The development and distribution of an efficient anti SARS-CoV-2 vaccine has been a major focus to fight the COVID-19 pandemic with the hope to be able to reach herd immunity. A few states were considering letting the natural infection by the virus of a majority of their population to get to this point but the cost of human lives would have been significantly greater than the current one without any insurance that the herd immunity would have been reached. The success of the vaccines based on a new mRNA based approach are very promising [13, 145]. Moreover, a recent report analyzing the incidence of SARS-CoV-2 infection in vaccinated and unvaccinated nursing home residents demonstrated that the incidence of infections decreased over time in both vaccinated and unvaccinated residents suggesting a protection of unvaccinated residents by a robust vaccine-coverage among residents and staff [146].

Other approaches, vector based for instance, were also able to reach the main goal of their phase 3 clinical trial [85, 147].

Other benefits have been liked to the COVID-19 vaccination, in particular the decrease morbidities associated with both the venous [148] and arterial thromboses [149].
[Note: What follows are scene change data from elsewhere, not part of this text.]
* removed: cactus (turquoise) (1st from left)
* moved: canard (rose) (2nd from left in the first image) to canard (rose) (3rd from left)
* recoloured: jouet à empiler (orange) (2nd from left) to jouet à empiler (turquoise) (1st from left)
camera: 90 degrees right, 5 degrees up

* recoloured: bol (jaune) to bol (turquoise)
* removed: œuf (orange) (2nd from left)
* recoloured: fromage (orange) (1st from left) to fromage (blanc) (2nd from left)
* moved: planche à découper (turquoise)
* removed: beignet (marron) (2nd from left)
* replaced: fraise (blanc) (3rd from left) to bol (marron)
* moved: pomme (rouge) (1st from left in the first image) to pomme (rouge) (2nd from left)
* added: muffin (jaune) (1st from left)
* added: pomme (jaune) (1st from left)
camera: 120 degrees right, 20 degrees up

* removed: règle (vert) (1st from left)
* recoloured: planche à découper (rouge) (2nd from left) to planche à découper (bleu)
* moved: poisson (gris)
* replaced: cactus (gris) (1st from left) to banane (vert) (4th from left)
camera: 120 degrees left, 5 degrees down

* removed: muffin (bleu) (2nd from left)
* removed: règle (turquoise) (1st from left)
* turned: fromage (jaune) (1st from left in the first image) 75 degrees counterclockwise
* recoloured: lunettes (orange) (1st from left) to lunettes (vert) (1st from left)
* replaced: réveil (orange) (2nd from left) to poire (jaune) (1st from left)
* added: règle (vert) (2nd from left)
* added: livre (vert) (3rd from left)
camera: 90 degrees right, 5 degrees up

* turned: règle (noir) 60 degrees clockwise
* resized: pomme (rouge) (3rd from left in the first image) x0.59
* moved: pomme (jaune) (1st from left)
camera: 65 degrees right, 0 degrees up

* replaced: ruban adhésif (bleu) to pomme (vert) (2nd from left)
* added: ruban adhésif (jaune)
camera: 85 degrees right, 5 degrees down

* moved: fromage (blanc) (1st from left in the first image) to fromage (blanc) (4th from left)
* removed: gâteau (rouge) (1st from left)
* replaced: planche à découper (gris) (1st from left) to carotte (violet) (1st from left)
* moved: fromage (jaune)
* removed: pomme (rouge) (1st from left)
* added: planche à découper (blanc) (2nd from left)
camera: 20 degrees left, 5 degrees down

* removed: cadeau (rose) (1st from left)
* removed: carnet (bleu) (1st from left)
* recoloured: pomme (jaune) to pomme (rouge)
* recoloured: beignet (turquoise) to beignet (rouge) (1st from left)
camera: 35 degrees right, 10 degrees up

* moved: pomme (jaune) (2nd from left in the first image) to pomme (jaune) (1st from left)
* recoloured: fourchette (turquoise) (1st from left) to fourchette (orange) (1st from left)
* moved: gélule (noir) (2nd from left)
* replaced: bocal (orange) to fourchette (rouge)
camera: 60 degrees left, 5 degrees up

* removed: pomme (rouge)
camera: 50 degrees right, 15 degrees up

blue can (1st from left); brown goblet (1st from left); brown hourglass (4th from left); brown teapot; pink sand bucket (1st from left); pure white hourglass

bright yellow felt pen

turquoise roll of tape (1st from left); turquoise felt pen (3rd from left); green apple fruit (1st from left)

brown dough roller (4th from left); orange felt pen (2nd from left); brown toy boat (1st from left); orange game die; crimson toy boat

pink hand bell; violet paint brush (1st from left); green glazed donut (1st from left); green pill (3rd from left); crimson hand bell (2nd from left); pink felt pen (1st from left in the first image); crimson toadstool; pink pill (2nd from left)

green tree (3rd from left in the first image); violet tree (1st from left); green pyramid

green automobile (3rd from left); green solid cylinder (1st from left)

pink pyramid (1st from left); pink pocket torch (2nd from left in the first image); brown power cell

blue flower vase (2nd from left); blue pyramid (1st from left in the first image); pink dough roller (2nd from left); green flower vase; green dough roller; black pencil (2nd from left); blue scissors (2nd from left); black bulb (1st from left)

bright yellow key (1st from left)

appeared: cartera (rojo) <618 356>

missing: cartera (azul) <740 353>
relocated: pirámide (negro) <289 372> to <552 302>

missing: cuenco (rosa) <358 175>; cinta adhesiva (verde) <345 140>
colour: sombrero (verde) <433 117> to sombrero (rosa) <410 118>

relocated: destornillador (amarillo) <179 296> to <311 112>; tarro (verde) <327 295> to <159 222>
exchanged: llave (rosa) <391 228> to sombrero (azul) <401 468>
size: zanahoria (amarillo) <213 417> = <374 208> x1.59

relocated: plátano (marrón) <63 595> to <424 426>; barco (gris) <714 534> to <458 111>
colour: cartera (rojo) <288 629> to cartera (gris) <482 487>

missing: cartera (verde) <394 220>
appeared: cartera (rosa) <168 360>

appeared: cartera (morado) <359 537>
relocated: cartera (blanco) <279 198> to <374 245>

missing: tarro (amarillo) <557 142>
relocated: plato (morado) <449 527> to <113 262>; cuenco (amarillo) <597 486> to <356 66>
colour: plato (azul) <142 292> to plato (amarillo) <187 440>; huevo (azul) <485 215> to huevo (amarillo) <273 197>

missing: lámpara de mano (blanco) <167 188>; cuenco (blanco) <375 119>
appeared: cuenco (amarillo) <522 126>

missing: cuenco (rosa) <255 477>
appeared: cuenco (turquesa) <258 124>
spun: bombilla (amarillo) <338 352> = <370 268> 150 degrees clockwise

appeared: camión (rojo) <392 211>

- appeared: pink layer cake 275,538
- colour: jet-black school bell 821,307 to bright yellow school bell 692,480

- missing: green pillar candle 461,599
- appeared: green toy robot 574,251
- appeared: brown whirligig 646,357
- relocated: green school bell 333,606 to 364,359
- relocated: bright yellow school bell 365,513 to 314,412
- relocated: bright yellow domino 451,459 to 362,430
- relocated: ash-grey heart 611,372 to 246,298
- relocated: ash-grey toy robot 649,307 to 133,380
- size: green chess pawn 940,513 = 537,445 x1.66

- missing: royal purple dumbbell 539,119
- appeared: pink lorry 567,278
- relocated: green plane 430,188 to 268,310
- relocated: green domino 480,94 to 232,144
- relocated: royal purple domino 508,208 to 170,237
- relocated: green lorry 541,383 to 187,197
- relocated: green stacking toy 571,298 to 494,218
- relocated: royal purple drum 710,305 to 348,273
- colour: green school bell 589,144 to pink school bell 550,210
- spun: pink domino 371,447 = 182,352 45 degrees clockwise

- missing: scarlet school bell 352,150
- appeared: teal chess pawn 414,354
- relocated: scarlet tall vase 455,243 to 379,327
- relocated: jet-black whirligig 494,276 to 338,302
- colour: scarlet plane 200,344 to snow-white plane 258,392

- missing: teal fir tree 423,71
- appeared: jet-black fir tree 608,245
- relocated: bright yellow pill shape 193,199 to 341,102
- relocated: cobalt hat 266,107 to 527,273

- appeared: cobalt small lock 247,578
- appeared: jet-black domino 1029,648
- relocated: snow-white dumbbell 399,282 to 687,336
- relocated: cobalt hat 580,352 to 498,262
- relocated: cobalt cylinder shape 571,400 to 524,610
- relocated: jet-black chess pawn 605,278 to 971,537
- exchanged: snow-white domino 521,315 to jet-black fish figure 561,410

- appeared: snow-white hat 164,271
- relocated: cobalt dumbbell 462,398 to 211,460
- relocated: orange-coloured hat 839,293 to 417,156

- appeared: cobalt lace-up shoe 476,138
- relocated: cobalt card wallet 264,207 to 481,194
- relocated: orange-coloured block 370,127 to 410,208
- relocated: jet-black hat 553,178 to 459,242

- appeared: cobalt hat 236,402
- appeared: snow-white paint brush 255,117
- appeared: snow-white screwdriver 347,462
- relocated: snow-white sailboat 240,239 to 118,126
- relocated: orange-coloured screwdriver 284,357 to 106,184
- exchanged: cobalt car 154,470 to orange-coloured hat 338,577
The main threats for the vaccine strategy are either biological, with the emergence of variants, or technical, mainly the inability to vaccinate the population due to distribution issues, lack of compliance or inequal access to vaccination.

In this review, we opted for a less than usual optimistic approach point of view, underlining the inconsistence of protection conferred by natural antibodies against SARS-CoV-2 reported to date. Combining the clinical success of the vaccine against the COVID-19 and the hypothesis that natural antibodies might not be as protective as expected against SARS-CoV-2 might appear to constitute a paradox, but we propose that it might also be a key to get a better understanding of the clinical successes that were registered.

Several mechanisms of actions could be involved. First, neutralizing antibodies (produced either by vaccination of after a natural infection) may be more efficient as prophylactic agents than therapeutic ones. This hypothesis could explain the lack of success of convalescent plasma therapy and the mitigated one with the monoclonal antibodies. Second, antibodies raised by these vaccines may be similar to the super-neutralizing antibodies discussed in this review and that are only rarely found after a natural infection. Thus, Cavanaugh et al. demonstrated in a case–control study that being unvaccinated was associated with 2.34 times the odds of reinfection with SARS-CoV-2 compared with being fully vaccinated [150]. Finally, other components of the immune system could be triggered by the vaccination. A successful T-cell response for instance was consistently reported and exploring further this response may be of major importance in developing new therapeutic or preventive strategies (Fig. 1c) [151].

Overall, by showing and discussing reports about the potential lack of clinical protection conferred by natural antibodies against SARS-CoV-2, this review mainly aims to highlight the need to have a better understanding of (i) the immune response generated during and after the SARS-CoV-2 infection and of (ii) the mechanism of action of the anti-COVID-19 vaccines, in particular if new variants lead to new pandemic cycles.